CDM: Charge Description Master
The CDM is a hospital's complete file of every billable item, procedure, and service — each with a CPT or HCPCS code, revenue code, charge amount, and modifier rules. Every claim line a hospital generates is built from a CDM entry.
What is the Charge Description Master?
The CDM (sometimes called the chargemaster) is a relational table inside the hospital's billing system. Each row defines a billable item: CPT or HCPCS code, revenue code, modifier defaults, charge amount, and the department that owns the line. Mid-size hospital CDMs commonly contain 25,000-45,000 rows; large IDNs cross 100,000.
How the CDM drives the claim
Every UB-04 (institutional) and CMS-1500 (professional) claim line is built from one or more CDM entries. When a clinician documents a procedure or supply use, the EHR maps that documentation to a CDM line, which carries forward to the claim with the right code and charge. CDM errors — wrong revenue code, missing modifier, outdated charge — flow downstream as denials.

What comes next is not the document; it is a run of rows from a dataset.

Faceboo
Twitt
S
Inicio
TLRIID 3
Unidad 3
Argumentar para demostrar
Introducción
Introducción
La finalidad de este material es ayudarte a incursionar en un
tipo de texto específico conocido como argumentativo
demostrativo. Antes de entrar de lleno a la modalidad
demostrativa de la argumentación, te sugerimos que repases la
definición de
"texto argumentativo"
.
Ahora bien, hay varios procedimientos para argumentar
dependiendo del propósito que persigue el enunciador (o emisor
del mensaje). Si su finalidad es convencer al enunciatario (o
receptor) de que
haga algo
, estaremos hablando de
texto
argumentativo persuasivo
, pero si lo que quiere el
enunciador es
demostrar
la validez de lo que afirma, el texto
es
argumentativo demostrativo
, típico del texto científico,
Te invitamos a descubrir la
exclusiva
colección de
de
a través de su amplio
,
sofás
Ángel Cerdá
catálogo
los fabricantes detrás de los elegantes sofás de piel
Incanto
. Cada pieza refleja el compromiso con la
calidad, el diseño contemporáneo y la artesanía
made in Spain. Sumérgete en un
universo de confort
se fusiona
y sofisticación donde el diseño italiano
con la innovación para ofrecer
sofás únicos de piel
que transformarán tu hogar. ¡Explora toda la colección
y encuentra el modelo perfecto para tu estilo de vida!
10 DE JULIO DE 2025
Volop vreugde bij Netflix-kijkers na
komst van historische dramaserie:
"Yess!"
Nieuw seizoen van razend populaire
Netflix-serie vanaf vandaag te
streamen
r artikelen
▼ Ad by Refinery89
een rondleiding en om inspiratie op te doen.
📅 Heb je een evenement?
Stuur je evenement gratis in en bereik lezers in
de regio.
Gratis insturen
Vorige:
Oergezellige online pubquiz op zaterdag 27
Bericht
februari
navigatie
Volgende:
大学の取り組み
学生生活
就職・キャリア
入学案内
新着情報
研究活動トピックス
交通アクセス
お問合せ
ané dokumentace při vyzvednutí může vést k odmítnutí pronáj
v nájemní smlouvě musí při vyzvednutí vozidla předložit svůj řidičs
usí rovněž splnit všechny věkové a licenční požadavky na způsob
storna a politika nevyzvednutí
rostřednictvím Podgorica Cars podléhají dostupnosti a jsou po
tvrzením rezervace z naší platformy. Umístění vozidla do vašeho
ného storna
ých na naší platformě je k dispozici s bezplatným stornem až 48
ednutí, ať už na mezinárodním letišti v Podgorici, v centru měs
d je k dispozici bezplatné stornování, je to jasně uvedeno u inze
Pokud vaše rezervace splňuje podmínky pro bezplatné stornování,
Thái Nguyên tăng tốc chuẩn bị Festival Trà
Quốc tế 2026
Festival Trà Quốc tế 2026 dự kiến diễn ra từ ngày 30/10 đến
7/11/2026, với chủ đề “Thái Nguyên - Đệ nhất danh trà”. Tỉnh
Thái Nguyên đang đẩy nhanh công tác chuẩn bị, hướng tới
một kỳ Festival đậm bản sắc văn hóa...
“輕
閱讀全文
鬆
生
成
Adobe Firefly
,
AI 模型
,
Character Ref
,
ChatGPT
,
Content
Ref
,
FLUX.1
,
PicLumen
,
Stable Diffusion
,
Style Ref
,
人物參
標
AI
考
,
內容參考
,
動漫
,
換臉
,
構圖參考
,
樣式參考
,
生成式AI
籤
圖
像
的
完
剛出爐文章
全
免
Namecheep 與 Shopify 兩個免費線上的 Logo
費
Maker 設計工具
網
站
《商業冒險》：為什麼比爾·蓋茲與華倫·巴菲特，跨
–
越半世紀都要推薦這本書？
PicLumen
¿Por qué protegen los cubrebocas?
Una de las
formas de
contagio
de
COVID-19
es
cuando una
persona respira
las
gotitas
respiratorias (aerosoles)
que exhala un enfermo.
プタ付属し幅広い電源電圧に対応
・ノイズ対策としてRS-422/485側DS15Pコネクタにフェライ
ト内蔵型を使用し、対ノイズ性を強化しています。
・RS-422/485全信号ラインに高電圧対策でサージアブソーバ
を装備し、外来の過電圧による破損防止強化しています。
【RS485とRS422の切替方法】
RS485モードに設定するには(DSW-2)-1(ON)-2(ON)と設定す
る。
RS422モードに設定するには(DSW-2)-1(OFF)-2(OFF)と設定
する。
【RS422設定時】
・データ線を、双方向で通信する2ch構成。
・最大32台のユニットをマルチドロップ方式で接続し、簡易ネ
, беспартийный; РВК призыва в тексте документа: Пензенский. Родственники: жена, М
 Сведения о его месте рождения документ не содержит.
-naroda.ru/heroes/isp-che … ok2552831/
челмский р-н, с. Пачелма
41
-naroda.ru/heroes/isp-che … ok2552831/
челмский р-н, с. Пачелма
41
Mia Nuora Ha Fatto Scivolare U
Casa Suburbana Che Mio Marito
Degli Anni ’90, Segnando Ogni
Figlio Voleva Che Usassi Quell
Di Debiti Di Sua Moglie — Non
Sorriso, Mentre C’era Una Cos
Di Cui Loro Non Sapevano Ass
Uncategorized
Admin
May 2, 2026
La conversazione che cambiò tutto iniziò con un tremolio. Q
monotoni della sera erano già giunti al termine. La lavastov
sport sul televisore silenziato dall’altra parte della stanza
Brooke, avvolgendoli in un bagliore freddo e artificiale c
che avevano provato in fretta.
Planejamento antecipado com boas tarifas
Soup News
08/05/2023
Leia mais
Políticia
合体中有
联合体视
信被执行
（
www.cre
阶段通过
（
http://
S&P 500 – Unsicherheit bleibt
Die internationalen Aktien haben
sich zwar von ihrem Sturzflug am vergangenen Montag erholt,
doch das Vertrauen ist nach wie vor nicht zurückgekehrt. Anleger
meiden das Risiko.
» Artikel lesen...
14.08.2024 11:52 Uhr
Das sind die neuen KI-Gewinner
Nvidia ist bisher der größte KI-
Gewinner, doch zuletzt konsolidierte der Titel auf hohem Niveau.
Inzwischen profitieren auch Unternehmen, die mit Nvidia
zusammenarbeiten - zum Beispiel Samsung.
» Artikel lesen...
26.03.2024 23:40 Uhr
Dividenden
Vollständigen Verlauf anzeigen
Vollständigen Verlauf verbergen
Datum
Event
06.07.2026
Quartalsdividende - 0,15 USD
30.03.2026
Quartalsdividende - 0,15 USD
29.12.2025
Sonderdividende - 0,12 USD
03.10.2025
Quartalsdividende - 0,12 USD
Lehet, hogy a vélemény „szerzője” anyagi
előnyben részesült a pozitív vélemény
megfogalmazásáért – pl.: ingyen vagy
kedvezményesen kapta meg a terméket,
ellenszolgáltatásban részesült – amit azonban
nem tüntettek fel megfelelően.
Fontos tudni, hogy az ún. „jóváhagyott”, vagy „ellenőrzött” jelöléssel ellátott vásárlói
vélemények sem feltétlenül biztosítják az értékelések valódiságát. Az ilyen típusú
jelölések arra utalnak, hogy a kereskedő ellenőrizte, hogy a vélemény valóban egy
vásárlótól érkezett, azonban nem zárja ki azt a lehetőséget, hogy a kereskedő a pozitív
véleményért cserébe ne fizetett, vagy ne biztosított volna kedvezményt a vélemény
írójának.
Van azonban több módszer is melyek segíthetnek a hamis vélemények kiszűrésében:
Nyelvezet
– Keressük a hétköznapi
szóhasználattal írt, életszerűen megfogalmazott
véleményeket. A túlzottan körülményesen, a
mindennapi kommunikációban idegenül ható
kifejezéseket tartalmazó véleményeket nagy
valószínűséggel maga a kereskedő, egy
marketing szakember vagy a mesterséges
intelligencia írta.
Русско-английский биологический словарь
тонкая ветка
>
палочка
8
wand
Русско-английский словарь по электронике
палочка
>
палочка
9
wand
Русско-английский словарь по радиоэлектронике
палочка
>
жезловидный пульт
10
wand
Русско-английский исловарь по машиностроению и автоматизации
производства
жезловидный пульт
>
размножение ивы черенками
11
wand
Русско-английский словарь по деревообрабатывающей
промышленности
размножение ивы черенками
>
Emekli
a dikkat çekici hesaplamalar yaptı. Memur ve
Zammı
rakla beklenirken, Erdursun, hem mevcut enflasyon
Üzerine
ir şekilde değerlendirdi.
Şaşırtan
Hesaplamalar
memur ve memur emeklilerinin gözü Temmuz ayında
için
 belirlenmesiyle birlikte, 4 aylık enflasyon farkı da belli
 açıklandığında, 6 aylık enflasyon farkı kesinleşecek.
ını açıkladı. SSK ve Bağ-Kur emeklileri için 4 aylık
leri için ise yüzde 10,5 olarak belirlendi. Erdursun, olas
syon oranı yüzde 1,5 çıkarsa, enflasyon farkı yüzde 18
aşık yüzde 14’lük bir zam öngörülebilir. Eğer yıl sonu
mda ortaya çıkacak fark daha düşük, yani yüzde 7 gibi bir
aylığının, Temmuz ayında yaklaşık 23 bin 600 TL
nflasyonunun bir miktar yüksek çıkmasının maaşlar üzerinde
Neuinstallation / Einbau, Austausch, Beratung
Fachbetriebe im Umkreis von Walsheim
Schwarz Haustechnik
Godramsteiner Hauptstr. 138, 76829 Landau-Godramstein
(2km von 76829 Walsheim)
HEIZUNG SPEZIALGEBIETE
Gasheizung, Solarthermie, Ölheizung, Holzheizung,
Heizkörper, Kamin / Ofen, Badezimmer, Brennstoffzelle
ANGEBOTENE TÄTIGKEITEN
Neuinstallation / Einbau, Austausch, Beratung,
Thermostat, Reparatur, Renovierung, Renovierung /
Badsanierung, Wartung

Common CDM analytics views
- Charge-to-payment variance by CDM line: where contracted reimbursement diverges from charge.
- CDM lines with high denial rates: the line is right, but a payer has policy that rejects it.
- Inactive CDM lines still on claims: often a sign of EHR template drift after a CDM update.
- Annual CDM review prep: CMS publishes new CPT and HCPCS codes January 1; the CDM has to align before claims drop.
Why analytics on the CDM matters
A CDM with stale codes, mis-mapped modifiers, or wrong revenue codes is the most common root cause of denial volume that nobody can explain. Most hospital denial dashboards stop at the CARC code; pulling the corresponding CDM line surfaces the actual fix. Vizier joins denial data to CDM rows so the workflow gap is visible at the source.